Classify if two descriptions refer to the same real world entity (ontology matching).
### Concept one: endocrine pancreas secretion    ### Concept two: Pancreatic Endocrine Secretion ### Answer: yes
### Concept one: urinary bladder urothelium      ### Concept two: Transitional Epithelium         ### Answer: no
### Concept one: trigeminal V nerve ophthalmic division ### Concept two: Ophthalmic Nerve         ### Answer: yes
### Concept one: foot digit 1 phalanx            ### Concept two: Foot Digit 2 Phalanx           ### Answer: no
### Concept one: large intestine                 ### Concept two: Colon                          ### Answer: no
### Concept one: ocular refractive media         ### Concept two: Refractile Media               ### Answer: yes
### Concept one: {left}                          ### Concept two: {right}                        ### Answer:

Note

To use a custom prompt, subclass OLaLaLLMDataset, override the prompt class attribute, and pass your subclass via the dataset_class argument of OLaLaLLMAligner.

Advanced Usage

🔧 Custom System Prompt (Chat Models) Usage: Chat-tuned models such as Llama-2-70b-chat-hf expect a specific conversation template. Pass system_prompt_template to wrap the filled few-shot prompt:

llm_aligner = OLaLaLLMAligner(
    system_prompt_template="[INST] {user_prompt} [/INST]",
    ...
)

⚡ Lightweight / CPU Mode Usage: For quick experiments without GPU access, reduce the model size and disable 8-bit loading:

retriever = OLaLaSBERTRetrieval(device="cpu", top_k=3)
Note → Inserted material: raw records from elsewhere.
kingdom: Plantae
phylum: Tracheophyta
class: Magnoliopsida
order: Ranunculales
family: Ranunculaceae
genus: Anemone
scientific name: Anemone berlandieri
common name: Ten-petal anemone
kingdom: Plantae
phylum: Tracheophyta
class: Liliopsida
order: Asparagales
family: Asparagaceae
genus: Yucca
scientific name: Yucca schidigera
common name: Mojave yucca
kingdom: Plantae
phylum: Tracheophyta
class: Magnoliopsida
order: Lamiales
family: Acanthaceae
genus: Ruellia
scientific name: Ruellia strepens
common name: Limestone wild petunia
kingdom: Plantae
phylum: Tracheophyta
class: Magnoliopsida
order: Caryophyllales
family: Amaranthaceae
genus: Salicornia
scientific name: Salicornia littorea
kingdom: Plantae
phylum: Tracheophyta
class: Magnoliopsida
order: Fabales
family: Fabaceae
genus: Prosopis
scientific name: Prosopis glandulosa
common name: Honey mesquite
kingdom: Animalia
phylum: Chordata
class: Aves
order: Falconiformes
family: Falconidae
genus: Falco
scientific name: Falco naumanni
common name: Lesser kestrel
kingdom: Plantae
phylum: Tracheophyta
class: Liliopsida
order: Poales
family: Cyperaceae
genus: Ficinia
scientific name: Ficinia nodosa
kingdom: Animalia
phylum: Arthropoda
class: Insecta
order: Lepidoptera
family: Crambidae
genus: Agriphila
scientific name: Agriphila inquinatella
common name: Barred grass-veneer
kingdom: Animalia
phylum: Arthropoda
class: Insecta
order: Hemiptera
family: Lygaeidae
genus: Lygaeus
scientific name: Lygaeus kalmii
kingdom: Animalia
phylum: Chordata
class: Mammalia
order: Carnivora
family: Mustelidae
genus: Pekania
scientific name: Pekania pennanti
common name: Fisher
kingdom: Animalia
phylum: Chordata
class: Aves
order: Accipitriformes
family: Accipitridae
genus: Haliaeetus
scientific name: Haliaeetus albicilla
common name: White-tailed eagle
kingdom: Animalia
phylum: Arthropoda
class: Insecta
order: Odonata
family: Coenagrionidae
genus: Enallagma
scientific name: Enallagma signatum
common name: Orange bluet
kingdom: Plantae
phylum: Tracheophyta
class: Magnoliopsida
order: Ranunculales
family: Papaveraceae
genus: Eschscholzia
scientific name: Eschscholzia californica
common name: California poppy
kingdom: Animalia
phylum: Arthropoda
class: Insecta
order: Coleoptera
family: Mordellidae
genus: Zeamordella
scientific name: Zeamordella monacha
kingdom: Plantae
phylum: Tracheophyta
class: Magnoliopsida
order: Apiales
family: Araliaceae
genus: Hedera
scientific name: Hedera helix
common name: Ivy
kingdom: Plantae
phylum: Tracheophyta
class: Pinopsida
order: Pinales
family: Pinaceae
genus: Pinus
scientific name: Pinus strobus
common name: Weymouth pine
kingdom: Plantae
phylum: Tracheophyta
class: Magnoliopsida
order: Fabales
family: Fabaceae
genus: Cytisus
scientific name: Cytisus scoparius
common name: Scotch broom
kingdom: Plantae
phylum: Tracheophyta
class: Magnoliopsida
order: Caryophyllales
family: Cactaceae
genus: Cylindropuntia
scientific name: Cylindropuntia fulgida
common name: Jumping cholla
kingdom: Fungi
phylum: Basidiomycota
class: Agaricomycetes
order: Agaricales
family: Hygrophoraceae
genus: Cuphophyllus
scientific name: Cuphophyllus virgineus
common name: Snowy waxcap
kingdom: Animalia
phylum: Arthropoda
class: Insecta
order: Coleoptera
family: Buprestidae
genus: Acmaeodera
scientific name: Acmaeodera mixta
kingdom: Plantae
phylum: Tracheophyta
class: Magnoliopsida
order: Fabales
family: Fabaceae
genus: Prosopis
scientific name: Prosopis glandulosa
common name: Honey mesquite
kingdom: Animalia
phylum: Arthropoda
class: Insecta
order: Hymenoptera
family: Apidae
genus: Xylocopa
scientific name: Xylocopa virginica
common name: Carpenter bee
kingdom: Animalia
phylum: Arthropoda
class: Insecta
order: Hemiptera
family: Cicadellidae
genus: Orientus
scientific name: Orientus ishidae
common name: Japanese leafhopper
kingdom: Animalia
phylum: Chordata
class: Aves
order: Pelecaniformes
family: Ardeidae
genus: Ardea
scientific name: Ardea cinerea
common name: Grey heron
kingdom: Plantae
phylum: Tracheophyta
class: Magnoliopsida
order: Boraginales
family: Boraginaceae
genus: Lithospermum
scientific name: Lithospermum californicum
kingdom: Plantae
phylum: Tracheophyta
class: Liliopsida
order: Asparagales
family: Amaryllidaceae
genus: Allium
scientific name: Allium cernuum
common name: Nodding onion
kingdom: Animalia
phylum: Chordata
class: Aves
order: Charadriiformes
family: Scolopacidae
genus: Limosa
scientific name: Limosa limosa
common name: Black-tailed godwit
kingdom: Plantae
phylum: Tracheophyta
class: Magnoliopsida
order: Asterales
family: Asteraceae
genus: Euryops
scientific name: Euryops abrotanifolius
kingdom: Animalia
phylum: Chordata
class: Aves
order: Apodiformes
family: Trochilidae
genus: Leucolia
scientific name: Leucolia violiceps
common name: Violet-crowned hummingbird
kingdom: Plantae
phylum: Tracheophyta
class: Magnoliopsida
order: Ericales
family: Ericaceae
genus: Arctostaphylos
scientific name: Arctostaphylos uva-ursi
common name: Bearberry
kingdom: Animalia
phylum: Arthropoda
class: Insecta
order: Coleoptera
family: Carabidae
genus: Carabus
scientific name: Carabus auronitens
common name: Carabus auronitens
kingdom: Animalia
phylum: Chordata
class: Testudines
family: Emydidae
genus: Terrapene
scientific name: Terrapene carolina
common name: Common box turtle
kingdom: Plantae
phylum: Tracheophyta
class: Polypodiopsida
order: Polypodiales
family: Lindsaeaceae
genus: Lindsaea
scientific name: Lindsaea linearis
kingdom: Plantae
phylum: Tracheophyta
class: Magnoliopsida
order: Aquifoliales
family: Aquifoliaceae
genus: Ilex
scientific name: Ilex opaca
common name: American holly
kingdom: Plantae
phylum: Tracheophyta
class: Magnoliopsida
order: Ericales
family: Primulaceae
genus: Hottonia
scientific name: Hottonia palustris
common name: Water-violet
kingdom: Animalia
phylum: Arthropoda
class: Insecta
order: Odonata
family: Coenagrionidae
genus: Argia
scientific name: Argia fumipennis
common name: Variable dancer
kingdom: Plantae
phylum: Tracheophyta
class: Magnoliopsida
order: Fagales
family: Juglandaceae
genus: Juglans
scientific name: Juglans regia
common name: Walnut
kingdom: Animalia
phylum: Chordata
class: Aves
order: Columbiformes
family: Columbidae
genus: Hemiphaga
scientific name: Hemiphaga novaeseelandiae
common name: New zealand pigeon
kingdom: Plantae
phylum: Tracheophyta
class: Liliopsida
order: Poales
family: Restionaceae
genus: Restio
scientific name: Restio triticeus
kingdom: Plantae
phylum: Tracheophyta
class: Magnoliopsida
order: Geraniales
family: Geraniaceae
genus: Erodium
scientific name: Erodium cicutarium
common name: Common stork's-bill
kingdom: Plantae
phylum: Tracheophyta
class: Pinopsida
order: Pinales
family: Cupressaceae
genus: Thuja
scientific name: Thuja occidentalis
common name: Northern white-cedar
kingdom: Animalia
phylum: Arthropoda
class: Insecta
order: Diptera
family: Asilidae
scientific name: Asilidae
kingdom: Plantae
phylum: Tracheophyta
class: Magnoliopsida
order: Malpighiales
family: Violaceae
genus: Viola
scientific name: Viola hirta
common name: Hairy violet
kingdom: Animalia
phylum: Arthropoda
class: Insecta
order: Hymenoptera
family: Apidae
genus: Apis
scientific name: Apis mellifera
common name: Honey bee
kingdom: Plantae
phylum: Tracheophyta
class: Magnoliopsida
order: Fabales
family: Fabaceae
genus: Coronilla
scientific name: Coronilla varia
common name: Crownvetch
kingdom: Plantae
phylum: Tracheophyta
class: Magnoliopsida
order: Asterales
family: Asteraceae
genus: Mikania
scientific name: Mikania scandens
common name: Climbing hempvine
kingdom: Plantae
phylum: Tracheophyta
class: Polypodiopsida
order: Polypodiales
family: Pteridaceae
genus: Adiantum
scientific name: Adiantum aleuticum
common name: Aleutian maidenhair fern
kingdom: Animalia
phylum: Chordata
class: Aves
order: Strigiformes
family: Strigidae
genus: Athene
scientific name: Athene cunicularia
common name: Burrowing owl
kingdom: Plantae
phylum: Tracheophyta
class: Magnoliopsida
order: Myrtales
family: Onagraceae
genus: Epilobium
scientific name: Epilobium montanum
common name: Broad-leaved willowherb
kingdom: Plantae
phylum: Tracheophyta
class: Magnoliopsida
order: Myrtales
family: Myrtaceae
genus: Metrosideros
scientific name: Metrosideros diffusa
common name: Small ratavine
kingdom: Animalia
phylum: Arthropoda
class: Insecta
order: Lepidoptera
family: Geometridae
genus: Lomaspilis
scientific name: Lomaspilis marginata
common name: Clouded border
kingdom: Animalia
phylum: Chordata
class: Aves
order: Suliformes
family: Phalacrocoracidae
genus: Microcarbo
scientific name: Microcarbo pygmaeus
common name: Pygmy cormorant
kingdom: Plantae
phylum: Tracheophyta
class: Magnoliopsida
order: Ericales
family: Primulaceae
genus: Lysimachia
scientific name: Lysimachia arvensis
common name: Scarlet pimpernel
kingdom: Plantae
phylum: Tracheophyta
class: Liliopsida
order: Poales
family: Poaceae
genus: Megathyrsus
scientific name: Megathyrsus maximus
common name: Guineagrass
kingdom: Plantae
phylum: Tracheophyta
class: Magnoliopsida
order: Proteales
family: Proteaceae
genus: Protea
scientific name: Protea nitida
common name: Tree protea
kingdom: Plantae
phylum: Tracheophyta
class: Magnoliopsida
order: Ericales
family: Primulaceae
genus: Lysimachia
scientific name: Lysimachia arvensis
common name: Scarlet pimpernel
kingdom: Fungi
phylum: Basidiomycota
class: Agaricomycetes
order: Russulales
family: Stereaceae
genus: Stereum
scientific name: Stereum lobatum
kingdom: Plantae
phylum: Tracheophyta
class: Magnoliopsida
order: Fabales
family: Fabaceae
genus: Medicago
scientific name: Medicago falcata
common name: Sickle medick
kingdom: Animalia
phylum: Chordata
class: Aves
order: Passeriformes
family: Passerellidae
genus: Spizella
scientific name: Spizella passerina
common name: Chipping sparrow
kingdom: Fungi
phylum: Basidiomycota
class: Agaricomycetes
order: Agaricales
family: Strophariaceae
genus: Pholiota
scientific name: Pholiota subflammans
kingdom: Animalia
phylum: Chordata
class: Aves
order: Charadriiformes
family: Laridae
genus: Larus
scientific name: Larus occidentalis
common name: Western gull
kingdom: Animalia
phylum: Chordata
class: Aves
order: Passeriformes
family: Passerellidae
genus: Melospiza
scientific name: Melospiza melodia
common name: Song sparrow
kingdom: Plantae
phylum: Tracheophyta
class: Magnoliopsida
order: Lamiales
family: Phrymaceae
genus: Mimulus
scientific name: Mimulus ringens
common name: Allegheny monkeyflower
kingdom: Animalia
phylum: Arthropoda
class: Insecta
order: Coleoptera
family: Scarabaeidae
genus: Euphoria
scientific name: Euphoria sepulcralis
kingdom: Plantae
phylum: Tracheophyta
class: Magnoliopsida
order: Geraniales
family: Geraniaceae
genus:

llm_aligner = OLaLaLLMAligner(
    device="cpu",
    loading_arguments={"torch_dtype": "torch.float32"},
)

Consider using a smaller model such as ``meta-llama/Llama-2-7b-hf`.

🔬 Components Standalone Usage: Each component can be used independently of OLaLaAligner:

# SBERT retrieval only
retriever = OLaLaSBERTRetrieval(device="cuda", top_k=5)
retriever.load(path="multi-qa-mpnet-base-dot-v1")
candidates = retriever.generate(input_data=encoded_ontology)

# LLM aligner only (accepts SBERT candidates)
llm_aligner = OLaLaLLMAligner(device="cuda", ...)
llm_aligner.load(path="upstage/Llama-2-70b-instruct-v2")
llm_predictions = llm_aligner.generate(
    input_data=[source_items, target_items, candidates]
)

# High-precision matcher only
hp_aligner = OLaLaHighPrecisionMatcher(confidence=1.0)
hp_predictions = hp_aligner.generate(input_data=encoded_ontology)

When to use the standalone matcher

Scenario

Recommendation

Fast baseline / sanity check

Run standalone; takes seconds even on large ontologies.

Ontologies with highly consistent labelling conventions

Standalone HighPrecisionMatcher may already achieve acceptable recall.

Pre-filtering before a costly LLM run

Run HP first, remove matched concepts, then feed the remainder to OLaLaAligner.

Full production alignment

Use OLaLaAligner — HP is automatically included and its results are merged with LLM predictions at confidence 1.0.